+++ Task data

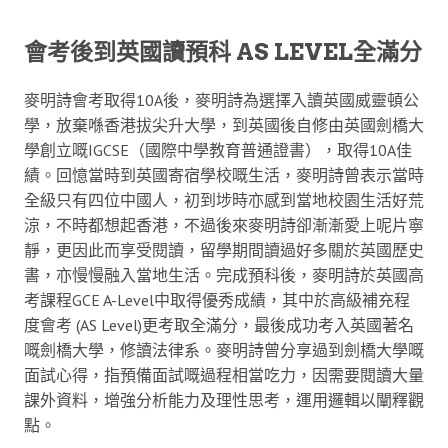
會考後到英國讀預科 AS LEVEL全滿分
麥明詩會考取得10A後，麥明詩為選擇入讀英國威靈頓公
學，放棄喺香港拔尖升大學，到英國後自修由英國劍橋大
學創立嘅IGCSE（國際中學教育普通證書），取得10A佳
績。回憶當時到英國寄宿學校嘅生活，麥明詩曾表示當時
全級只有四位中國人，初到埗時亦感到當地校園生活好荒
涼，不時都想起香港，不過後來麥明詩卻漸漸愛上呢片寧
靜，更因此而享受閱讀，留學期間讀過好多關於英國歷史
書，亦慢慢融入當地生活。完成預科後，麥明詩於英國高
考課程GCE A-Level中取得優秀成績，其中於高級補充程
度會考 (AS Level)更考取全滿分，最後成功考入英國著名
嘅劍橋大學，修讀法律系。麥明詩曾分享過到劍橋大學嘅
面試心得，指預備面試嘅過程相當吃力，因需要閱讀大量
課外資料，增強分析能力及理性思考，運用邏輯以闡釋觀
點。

++++++
+++ Task data

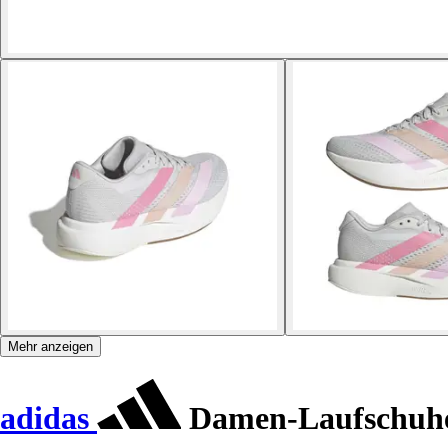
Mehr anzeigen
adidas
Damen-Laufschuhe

++++++
+++ Task data

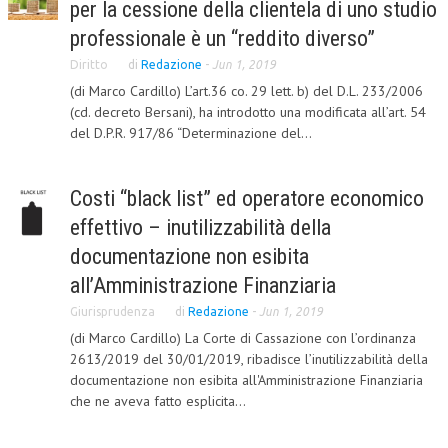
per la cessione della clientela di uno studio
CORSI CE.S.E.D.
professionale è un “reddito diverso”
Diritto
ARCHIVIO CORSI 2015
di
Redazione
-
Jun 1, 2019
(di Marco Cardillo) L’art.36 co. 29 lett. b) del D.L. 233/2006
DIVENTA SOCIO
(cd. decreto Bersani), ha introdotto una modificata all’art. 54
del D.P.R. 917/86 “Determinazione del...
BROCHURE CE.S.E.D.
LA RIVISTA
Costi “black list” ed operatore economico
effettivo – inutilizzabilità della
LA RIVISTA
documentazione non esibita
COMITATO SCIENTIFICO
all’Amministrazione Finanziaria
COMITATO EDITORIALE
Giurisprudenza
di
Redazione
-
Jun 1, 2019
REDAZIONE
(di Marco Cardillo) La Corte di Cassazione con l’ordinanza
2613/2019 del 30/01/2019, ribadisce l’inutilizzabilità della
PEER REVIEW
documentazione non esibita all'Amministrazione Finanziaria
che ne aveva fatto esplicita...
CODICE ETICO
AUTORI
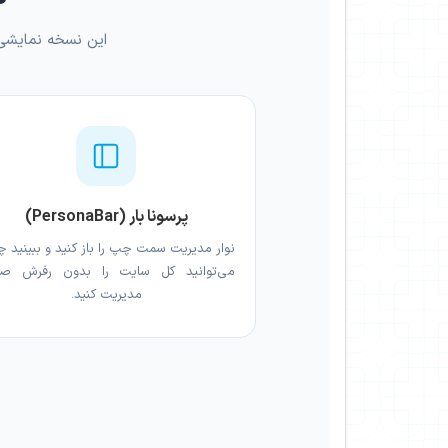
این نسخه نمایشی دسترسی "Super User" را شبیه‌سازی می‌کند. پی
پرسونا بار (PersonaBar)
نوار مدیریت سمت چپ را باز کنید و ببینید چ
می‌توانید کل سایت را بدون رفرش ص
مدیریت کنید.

++++++

- _Prompt_
Every line above that holds the string "کنید" should be returned.

- _Completed exercise_
نوار مدیریت سمت چپ را باز کنید و ببینید چ
مدیریت کنید.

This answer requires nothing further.